Прежде всего ВС РФ сослался на неверный пункт: он цитирует п. 43, а не п. 42 постановления «Евдокимов и другие против России». Но эту ошибку — или даже опечатку — ему можно было бы простить, если бы не более фундаментальная проблема, связанная со ссылкой на этот судебный акт.
Постановление «Евдокимов и другие против России» касается рассмотрения судами не уголовных дел, а гражданских исков, поданных лицами, лишенными свободы. Есть, согласитесь, некоторая разница в значимости для судьбы человека.
Более того, в этом постановлении ЕСПЧ пришел к выводу о наличии нарушения статьи 6 Конвенции в связи с необеспечением личного участия заявителей в слушаниях! К такому выводу в Страсбурге пришли по двум причинам: российские суды, во-первых, не анализировали каждое конкретное дело на предмет того, насколько важно личное участие истца в судебном заседании (а ограничивались общими словами о том, что видеоконференцсвязь — это ок-норм), а во-вторых, даже не рассматривали возможность альтернативных способов обеспечения их присутствия в суде (например, рассмотрения дела по месту нахождения колонии).
Решений ЕСПЧ, в которых анализировался бы вопрос о рассмотрении с помощью ВКС уголовных дел по первой инстанции, я не знаю (в изданном Судом гайде по статье 6 они тоже не упоминаются). Однако хорошо знаю постановление, в котором подробно разбирается участие подсудимого через ВКС в слушании дела в апелляции. Это «Сахновский против России». Там ситуация была совсем плохая: защитник по назначению, о вступлении которой в дело заявитель узнал в последний момент и с которой имел возможность обсудить свое дело в течение 15 минут перед началом процесса с помощью обслуживаемой государством (а значит — неконфиденциальной) ВКС, — и нарушение, конечно, было найдено. И там речь шла о слушании дела в апелляции, которое по определению менее важно, чем слушание в первой инстанции.
Что из этого следует? Что прежде чем принимать решение о рассмотрении уголовного дела с помощью ВКС, суд должен ответить как минимум на два вопроса: (1) точно ли характер дела не требует личного участия подсудимого в заседании и (2) как обеспечить подсудимому возможность конфиденциально общаться с адвокатом до и во время заседания. Ничего об этом в обзоре ВС, увы, нет.
И это я уже не говорю о проблеме с публичностью всех заседаний во время пандемии, которая имеет особенно большое значение в случае уголовных дел. (И эту проблему решить, кстати, было бы проще простого: ставь на штатив хоть самый плохонький телефон да делай трансляцию. Но кто ж у нас на это пойдет…).
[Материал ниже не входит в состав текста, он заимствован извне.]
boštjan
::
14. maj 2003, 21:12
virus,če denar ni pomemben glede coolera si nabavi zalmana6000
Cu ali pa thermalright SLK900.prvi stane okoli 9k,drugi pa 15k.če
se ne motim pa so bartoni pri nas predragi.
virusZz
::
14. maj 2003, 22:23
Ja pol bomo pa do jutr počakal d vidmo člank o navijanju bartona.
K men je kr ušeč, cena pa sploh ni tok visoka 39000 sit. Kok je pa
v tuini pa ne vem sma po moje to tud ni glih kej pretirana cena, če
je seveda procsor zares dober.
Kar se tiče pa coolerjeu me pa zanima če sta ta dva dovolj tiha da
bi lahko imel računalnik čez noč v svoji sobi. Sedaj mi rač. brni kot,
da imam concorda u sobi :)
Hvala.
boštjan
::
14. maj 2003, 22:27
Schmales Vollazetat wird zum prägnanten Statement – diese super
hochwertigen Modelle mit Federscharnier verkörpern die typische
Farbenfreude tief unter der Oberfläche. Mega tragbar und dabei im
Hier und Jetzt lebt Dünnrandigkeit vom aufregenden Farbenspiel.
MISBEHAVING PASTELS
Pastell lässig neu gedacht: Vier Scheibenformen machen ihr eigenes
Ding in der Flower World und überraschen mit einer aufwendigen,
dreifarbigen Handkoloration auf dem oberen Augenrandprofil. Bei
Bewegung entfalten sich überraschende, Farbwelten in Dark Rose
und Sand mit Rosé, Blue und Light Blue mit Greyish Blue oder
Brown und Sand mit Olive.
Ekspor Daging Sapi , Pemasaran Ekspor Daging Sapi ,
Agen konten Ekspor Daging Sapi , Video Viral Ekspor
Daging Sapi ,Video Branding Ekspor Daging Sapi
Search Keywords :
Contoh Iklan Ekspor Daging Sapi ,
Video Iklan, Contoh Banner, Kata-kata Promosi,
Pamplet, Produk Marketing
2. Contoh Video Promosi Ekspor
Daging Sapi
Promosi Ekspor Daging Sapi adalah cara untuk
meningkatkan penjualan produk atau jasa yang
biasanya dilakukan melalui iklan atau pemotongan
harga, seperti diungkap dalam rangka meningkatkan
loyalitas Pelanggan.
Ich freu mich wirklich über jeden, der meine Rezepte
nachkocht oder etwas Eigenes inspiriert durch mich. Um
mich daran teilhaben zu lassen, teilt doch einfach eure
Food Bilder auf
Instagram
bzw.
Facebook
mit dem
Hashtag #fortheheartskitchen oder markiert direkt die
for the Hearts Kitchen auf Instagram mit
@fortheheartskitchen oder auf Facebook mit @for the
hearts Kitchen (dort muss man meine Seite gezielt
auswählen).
Несмотря на письмо директора ФСИН председателю ВС (на РБК цитаты неточные, но фото письма в интернет тоже выложено, так что цитирую по нему) с просьбой «ориентировать суды рассматривать возможность более широкого применения мер пресечения, альтернативных заключению под стражу» в отношении подозреваемых и обвиняемых в преступлениях небольшой и средней тяжести, а также в экономических преступлениях, — преступления средней тяжести и экономические преступления в обзоре вообще не упоминаются. А в отношении подозреваемых и обвиняемых в преступлениях небольшой тяжести указывается лишь, что при принятии решения об избрании им меры пресечения суды «вправе также учитывать и факт проведения карантинных мероприятий в изоляторах временного содержания и следственных изоляторах» (хотя УПК и так предоставляет им право учитывать все обстоятельства).
Как воспримут такое, мягко говоря, сдержанное указание судьи, треть которых приходят на свои должности из аппарата судов, работу в котором в самом судейском сообществе не считают способствующей формированию самостоятельности, — можно лишь предполагать.
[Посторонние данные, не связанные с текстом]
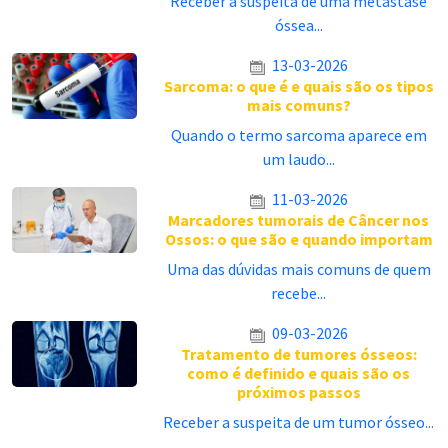
Receber a suspeita de uma metástase
óssea...
13-03-2026
Sarcoma: o que é e quais são os tipos
mais comuns?
Quando o termo sarcoma aparece em
um laudo...
11-03-2026
Marcadores tumorais de Câncer nos
Ossos: o que são e quando importam
Uma das dúvidas mais comuns de quem
recebe...
09-03-2026
Tratamento de tumores ósseos:
como é definido e quais são os
próximos passos
Receber a suspeita de um tumor ósseo...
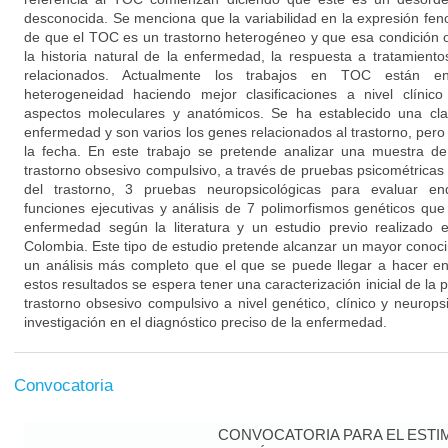
desconocida. Se menciona que la variabilidad en la expresión fenot
de que el TOC es un trastorno heterogéneo y que esa condición os
la historia natural de la enfermedad, la respuesta a tratamien
relacionados. Actualmente los trabajos en TOC están en
heterogeneidad haciendo mejor clasificaciones a nivel clínico 
aspectos moleculares y anatómicos. Se ha establecido una clar
enfermedad y son varios los genes relacionados al trastorno, pero s
la fecha. En este trabajo se pretende analizar una muestra d
trastorno obsesivo compulsivo, a través de pruebas psicométricas 
del trastorno, 3 pruebas neuropsicológicas para evaluar en
funciones ejecutivas y análisis de 7 polimorfismos genéticos qu
enfermedad según la literatura y un estudio previo realizado 
Colombia. Este tipo de estudio pretende alcanzar un mayor conocim
un análisis más completo que el que se puede llegar a hacer en l
estos resultados se espera tener una caracterización inicial de la 
trastorno obsesivo compulsivo a nivel genético, clínico y neuropsi
investigación en el diagnóstico preciso de la enfermedad.
Convocatoria
CONVOCATORIA PARA EL ESTIM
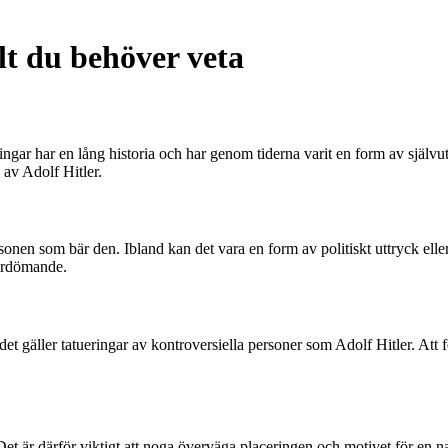
lt du behöver veta
ringar har en lång historia och har genom tiderna varit en form av själv
d av Adolf Hitler.
sonen som bär den. Ibland kan det vara en form av politiskt uttryck elle
fördömande.
 det gäller tatueringar av kontroversiella personer som Adolf Hitler. Att
Det är därför viktigt att noga överväga placeringen och motivet för en 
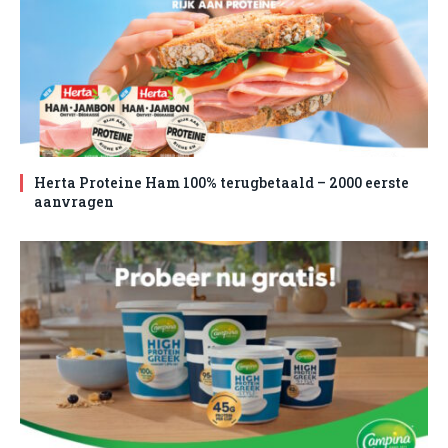
Herta Proteine Ham 100% terugbetaald – 2000 eerste
aanvragen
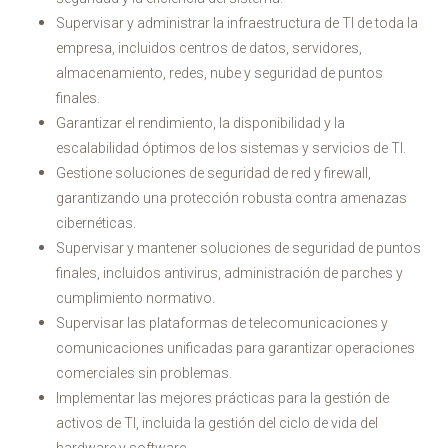
Supervisar y administrar la infraestructura de TI de toda la
empresa, incluidos centros de datos, servidores,
almacenamiento, redes, nube y seguridad de puntos
finales.
Garantizar el rendimiento, la disponibilidad y la
escalabilidad óptimos de los sistemas y servicios de TI.
Gestione soluciones de seguridad de red y firewall,
garantizando una protección robusta contra amenazas
cibernéticas.
Supervisar y mantener soluciones de seguridad de puntos
finales, incluidos antivirus, administración de parches y
cumplimiento normativo.
Supervisar las plataformas de telecomunicaciones y
comunicaciones unificadas para garantizar operaciones
comerciales sin problemas.
Implementar las mejores prácticas para la gestión de
activos de TI, incluida la gestión del ciclo de vida del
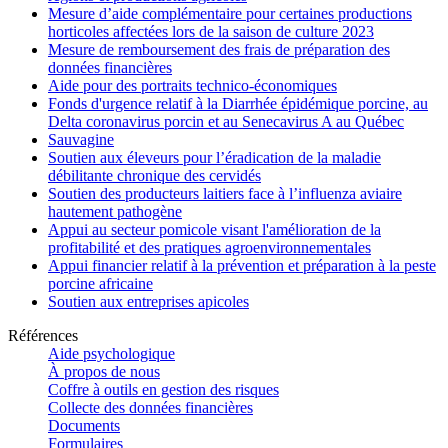
Mesure d’aide complémentaire pour certaines productions
horticoles affectées lors de la saison de culture 2023
Mesure de remboursement des frais de préparation des
données financières
Aide pour des portraits technico-économiques
Fonds d'urgence relatif à la Diarrhée épidémique porcine, au
Delta coronavirus porcin et au Senecavirus A au Québec
Sauvagine
Soutien aux éleveurs pour l’éradication de la maladie
débilitante chronique des cervidés
Soutien des producteurs laitiers face à l’influenza aviaire
hautement pathogène
Appui au secteur pomicole visant l'amélioration de la
profitabilité et des pratiques agroenvironnementales
Appui financier relatif à la prévention et préparation à la peste
porcine africaine
Soutien aux entreprises apicoles
Références
Aide psychologique
À propos de nous
Coffre à outils en gestion des risques
Collecte des données financières
Documents
Formulaires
Между тем, согласно упомянутому выше письму директора ФСИН, 20,6% (3777 человек) от общего числа арестованных, поступивших в СИЗО в марте (18338 человек), составили именно лица, подозреваемые и обвиняемые в преступлениях небольшой тяжести.
Из однозначно хорошего: согласно обзору, ходатайства об условно-досрочном освобождении, о замене неотбытой части наказания более мягким видом наказания, об освобождении от наказания в связи с болезнью подлежат безотлагательному рассмотрению (и это хорошо для осужденных); ходатайства о наложении ареста на имущество и продлении срока ареста этого имущества — тоже (и это хорошо для потерпевших).